London-listed DS Smith, which provides packaging, paper and recycling services to companies including Amazon and Unilever, noted weak packaging prices and higher input costs, notably for fibre and paper, during the first half of its financial year to the end of October.
The company posted adjusted operating profit from continuing operations of 221 million pounds ($281 million).
For the full year, analysts have been expecting an operating profit of 574 million pounds, which would be an 18% fall from a year earlier.
DS Smith reiterated the IP deal was expected to close in the first quarter of 2025, making Thursday’s update potentially the last standalone results for the FTSE 100 firm.

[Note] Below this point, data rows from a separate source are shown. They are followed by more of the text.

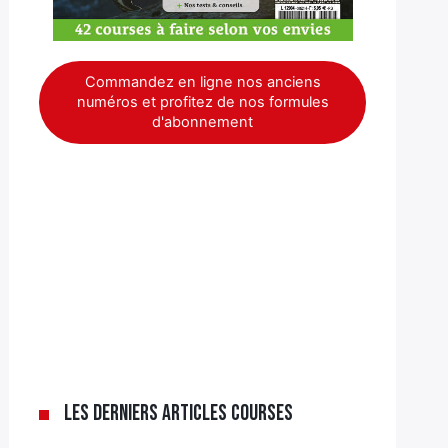
Commandez en ligne nos anciens
numéros et profitez de nos formules
d'abonnement
Les derniers articles Courses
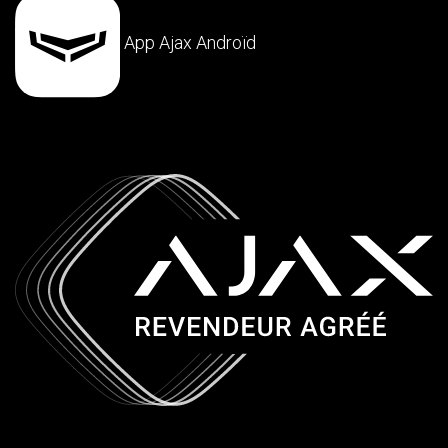
App Ajax Androïd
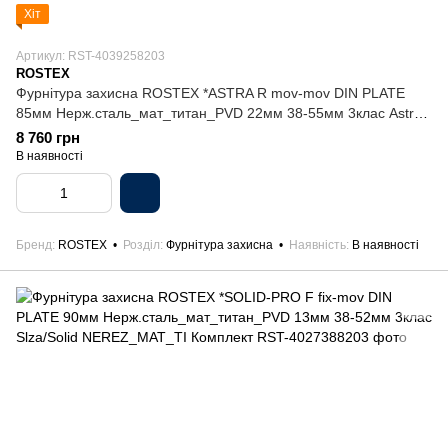
Хіт
Артикул: RST-4039258203
ROSTEX
Фурнітура захисна ROSTEX *ASTRA R mov-mov DIN PLATE
85мм Нерж.сталь_мат_титан_PVD 22мм 38-55мм 3клас Astra
NEREZ_MAT_TI Комплект
8 760 грн
В наявності
Бренд
ROSTEX
Розділ
Фурнітура захисна
Наявність
В наявності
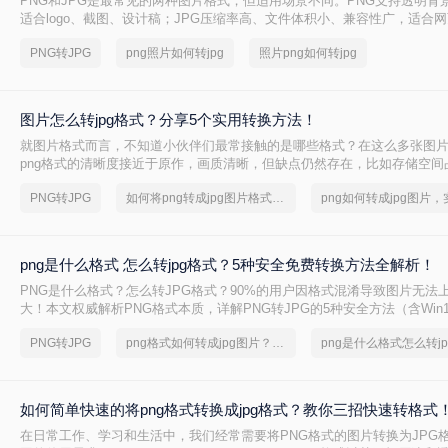
PNG和JPG是最常见的两种图片格式，但适用场景不同。PNG支持透明背
适合logo、截图、设计稿；JPG压缩率高、文件体积小、兼容性广，适合
享、证件照提交。很多时候我们需要把PNG转成JPG——但不同方法在转
PNG转JPG
png照片如何转jpg
照片png如何转jpg
率、数据安全方面差异很大，选错方法可能导致图片模糊、色彩失真，甚
底。
图片怎么转jpg格式？分享5个实用转换方法！
就图片格式而言，不知道小伙伴们最常接触的是哪些格式？在这么多张图
png格式的清晰度接近于原作，画质清晰，但缺点仍然存在，比如存储空间
一些网站不支持png格式的图片，因此很多人都会把图片怎么转jpg格式，那
PNG转JPG
如何将png转成jpg图片格式，实用的方法来了
jpg？
png是什么格式 怎么转jpg格式？5种安全免费转换方法全解析！
PNG是什么格式？怎么转JPG格式？90%的用户因格式混淆导致图片无法
大！本文权威解析PNG格式本质，详解PNG转JPG的5种安全方法（含Win11
台），3分钟完成转换，100%保留画质！拒绝病毒工具，只推荐微软/苹果
PNG转JPG
png格式如何转成jpg图片？方法详细解析
png是什么格式怎么转j
图片格式转换核心痛点。
如何简单快速的将png格式转换成jpg格式？教你三招快速转格式
在日常工作、学习和生活中，我们经常需要将PNG格式的图片转换为JPG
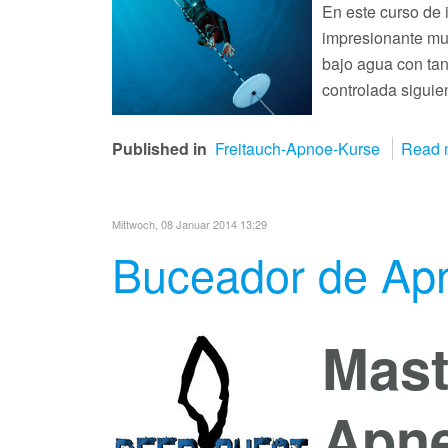
En este curso de 
impresionante mun
bajo agua con ta
controlada siguie
Published in
Freitauch-Apnoe-Kurse
Read m
Mittwoch, 08 Januar 2014 13:29
Buceador de Apne
Mast
Apn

Founded in the 1940s as a box-making business in east London, DS Smith operates in more than 30 countries, serving consumer goods, e-commerce and industrial sectors.
($1 = 0.7859 pounds)
(Reporting by Aby Jose Koilparambil in Bengaluru Editing by Rashmi Aich and Mark Potter)
Packaging demand refers to the need for packaging materials and solutions in various industries, influenced by consumer behavior, market trends, and economic conditions.
A merger is a business strategy where two companies combine to form a single entity, often to enhance market share, reduce competition, or achieve operational efficiencies.
Input costs are the expenses incurred by a company to produce goods or services, including raw materials, labor, and overhead costs.
Operating profit is the income generated from a company's core business operations, excluding any income derived from non-operational activities like investments.